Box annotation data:
==========

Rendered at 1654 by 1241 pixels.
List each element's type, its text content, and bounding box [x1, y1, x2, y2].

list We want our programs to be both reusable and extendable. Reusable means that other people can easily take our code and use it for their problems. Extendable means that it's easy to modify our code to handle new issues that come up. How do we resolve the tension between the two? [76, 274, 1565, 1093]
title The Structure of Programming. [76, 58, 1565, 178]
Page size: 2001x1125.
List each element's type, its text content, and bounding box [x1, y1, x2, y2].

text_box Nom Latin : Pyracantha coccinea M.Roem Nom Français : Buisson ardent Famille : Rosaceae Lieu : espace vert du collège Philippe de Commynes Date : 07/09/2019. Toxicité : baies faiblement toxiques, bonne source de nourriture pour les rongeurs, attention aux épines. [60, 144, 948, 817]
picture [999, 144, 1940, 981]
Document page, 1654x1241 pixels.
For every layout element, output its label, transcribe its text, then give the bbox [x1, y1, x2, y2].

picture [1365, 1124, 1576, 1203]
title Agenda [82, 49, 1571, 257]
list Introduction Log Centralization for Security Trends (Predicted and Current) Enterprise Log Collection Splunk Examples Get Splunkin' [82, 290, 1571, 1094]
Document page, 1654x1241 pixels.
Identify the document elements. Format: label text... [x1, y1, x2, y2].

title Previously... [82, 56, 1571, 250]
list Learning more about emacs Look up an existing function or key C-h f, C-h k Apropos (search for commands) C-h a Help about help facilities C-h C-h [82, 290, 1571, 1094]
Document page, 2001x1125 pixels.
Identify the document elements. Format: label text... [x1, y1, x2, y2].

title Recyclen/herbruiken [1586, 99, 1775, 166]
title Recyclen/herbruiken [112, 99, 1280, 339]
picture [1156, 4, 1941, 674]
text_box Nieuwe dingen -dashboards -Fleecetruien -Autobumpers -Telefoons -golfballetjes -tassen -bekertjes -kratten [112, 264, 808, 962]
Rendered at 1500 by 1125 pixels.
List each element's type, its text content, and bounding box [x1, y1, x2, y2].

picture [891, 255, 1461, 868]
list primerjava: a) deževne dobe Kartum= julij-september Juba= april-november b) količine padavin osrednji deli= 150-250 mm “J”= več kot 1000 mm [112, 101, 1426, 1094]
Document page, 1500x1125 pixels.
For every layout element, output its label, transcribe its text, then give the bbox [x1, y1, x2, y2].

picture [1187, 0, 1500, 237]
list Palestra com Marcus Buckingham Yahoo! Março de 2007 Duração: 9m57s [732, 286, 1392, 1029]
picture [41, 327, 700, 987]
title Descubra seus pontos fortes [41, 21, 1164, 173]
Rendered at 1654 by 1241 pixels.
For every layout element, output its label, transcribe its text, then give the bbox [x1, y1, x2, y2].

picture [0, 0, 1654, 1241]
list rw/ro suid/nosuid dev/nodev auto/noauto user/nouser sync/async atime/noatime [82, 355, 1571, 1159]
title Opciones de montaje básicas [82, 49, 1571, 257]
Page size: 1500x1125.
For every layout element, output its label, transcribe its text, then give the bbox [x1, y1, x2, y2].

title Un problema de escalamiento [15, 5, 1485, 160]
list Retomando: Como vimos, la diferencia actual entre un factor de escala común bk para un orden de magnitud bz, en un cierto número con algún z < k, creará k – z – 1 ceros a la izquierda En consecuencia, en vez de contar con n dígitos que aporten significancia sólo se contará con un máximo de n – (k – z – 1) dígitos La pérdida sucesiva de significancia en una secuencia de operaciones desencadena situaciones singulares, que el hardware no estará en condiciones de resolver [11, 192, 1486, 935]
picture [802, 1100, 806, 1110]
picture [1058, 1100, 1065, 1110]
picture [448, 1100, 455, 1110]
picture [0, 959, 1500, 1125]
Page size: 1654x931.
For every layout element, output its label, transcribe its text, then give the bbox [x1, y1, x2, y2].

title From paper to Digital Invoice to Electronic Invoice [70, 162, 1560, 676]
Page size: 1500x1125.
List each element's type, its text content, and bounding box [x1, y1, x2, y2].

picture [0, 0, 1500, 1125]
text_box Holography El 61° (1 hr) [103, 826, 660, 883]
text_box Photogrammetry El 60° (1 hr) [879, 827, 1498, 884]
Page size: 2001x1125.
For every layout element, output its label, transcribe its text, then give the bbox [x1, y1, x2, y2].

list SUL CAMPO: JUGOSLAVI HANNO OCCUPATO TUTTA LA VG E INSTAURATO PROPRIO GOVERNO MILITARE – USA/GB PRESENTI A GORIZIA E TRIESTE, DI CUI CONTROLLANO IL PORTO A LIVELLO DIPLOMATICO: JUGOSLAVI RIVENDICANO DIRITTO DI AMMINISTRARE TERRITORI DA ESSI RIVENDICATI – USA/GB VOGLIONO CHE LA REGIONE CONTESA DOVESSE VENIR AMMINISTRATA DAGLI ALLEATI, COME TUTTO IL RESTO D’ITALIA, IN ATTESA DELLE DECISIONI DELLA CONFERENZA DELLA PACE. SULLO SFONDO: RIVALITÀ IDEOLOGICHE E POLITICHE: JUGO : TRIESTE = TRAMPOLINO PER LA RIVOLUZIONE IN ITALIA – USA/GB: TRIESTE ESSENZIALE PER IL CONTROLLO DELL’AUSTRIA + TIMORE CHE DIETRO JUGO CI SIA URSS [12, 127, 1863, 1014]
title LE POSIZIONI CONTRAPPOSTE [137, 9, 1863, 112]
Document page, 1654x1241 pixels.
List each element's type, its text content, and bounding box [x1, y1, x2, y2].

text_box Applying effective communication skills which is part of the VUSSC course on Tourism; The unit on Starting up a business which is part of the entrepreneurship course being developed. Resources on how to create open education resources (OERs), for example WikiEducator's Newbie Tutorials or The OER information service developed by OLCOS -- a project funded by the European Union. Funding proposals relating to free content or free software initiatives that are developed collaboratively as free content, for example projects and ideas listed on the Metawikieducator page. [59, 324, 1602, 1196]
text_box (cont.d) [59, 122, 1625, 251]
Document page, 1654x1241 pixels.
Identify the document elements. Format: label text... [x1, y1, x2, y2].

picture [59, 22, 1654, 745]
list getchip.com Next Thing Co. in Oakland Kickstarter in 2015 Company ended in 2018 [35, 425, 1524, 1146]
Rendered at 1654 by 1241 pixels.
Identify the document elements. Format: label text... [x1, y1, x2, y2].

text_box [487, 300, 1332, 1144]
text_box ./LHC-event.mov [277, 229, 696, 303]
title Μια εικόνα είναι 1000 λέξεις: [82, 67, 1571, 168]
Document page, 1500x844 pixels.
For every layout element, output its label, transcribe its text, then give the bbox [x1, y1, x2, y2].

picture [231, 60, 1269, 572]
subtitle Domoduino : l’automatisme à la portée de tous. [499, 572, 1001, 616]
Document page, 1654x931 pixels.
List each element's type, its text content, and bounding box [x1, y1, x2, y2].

==========

Task requirements: Return the lines of the records exactly as they appear, starting at the line containing "Document page, 1500x844 pixels." and ending at the last line of the records.

Worked answer:
Document page, 1500x844 pixels.
For every layout element, output its label, transcribe its text, then give the bbox [x1, y1, x2, y2].

picture [231, 60, 1269, 572]
subtitle Domoduino : l’automatisme à la portée de tous. [499, 572, 1001, 616]
Document page, 1654x931 pixels.
List each element's type, its text content, and bounding box [x1, y1, x2, y2].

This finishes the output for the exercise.